The eighth income source is affiliate marketing, which is similar to a sponsorship but not identical. I partner with platforms that I believe in and that have helped many people. For instance, I work with a platform that teaches coding in a basic, bite-sized manner. While their core product is free, if users decide to purchase premium features, using a specific discount code supports my work and allows me to continue providing free, valuable content—a win-win-win situation.

9. Digital Products

The ninth source of income is a singular digital product: a course designed to help individuals land their first tech job. It offers resume reviews, advice, and preparation for technical and behavioral interviews—essentially everything needed to secure a first software engineering internship or entry-level position. Interestingly, this product has never been directly advertised to avoid appearing like a sellout. It was simply linked in article descriptions, and surprisingly, people have purchased it. Not only that, but some have shared in person how useful it was for them, which is incredibly rewarding.

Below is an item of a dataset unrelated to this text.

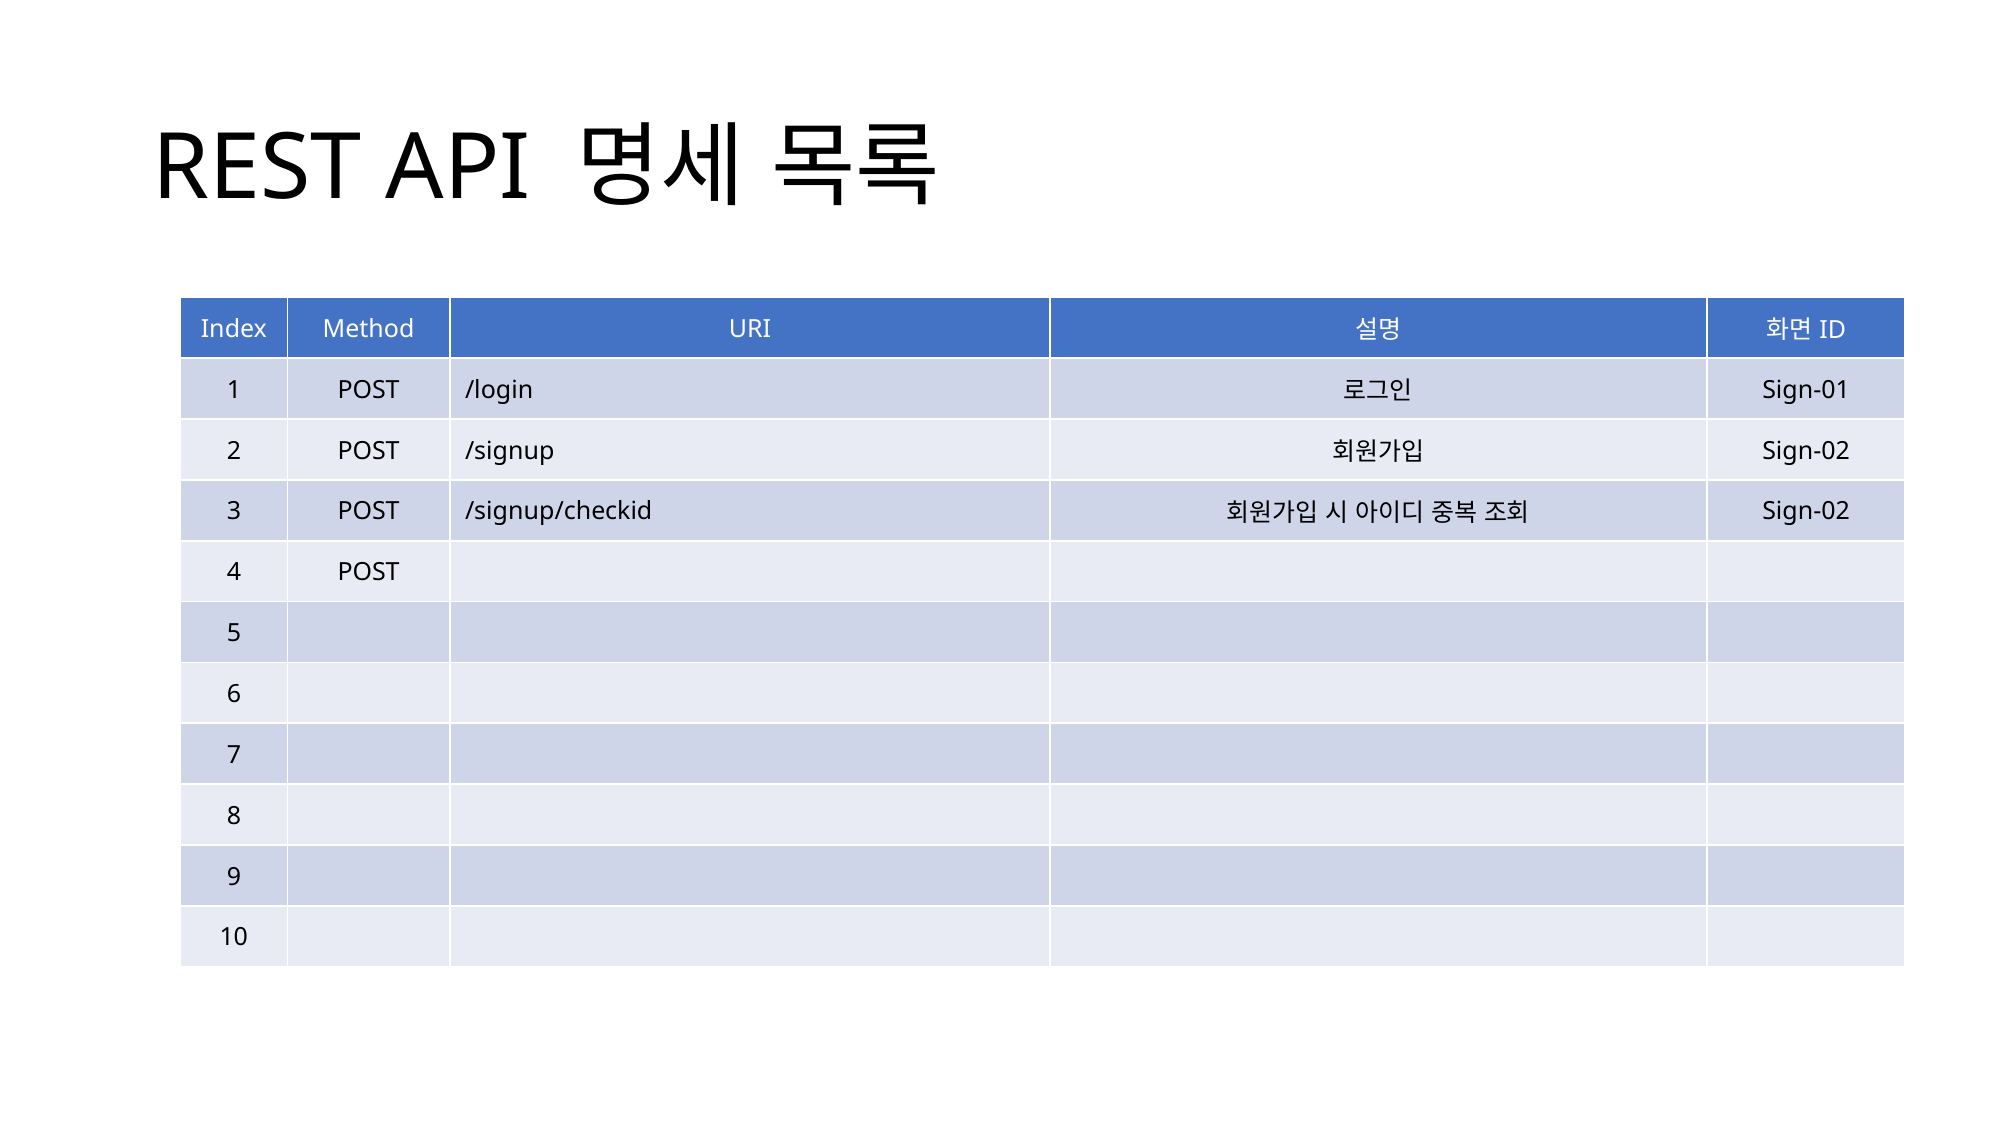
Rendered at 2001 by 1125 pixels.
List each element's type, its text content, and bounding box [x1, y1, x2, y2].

table_header 화면ID [1708, 298, 1904, 357]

10. Miscellaneous Services

The tenth source of income is what can be called miscellaneous services. Many content creators enter the space with a business on the back end, using their content to attract an audience and funnel them toward their services. While I don't have a full-fledged business, I have started offering resume reviews and consultations due to sheer demand, which generates some income.

11. Speaking Engagements

The eleventh source of income is speaking engagements. Gratefully, I have had the opportunity to speak at many places over the last year, including universities like Stanford, UC Berkeley, and Georgia Tech, and in various cities such as Dallas, Chicago, Boston, New York, Toronto, Los Angeles, and San Francisco. As my platforms grow, the goal is to expand this area and hopefully earn more in the process.

Pillar 3: Investing for the Future

The next overall section of my income, and something I believe everyone should consider, is investing.

12. Index Fund Investing

The twelfth source of income is index fund investing. As I am not a savvy investor who tracks individual stocks, I systematically invest a portion of my paycheck each week into index funds. This provides a small stake in top-performing companies like Apple, Amazon, and Google. Some of the traditional index funds you may know of are the S&P 500 and the Dow Jones.

Due to personal religious principles, I cannot invest in all companies, particularly those dealing with prohibited items. Therefore, I invest in specific index funds that align with these principles, tracking major indices like the S&P 500 and the Dow but containing only compliant stocks. Thankfully, this has yielded a sizable return over the last couple of years.

13. Angel Investing

The thirteenth income source, a more recent endeavor, is Angel Investing. This is a way for an average person to invest smaller amounts, like $1,000 to $5,000, into early-stage startups with the hope that they will grow significantly, leading to a substantial payout. I recently joined an angel investing group. This group has a team of venture capitalists who vet proposals from startups seeking investment. They perform due diligence, listen to pitches, and once they decide to invest, they inform the group members of the opportunity. This is a great opportunity to see new, innovative projects, invest money, and expand my professional network, which is particularly important at this stage of my career.

That's about all I have for this article. I truly hope you enjoyed it and derived some value from this breakdown.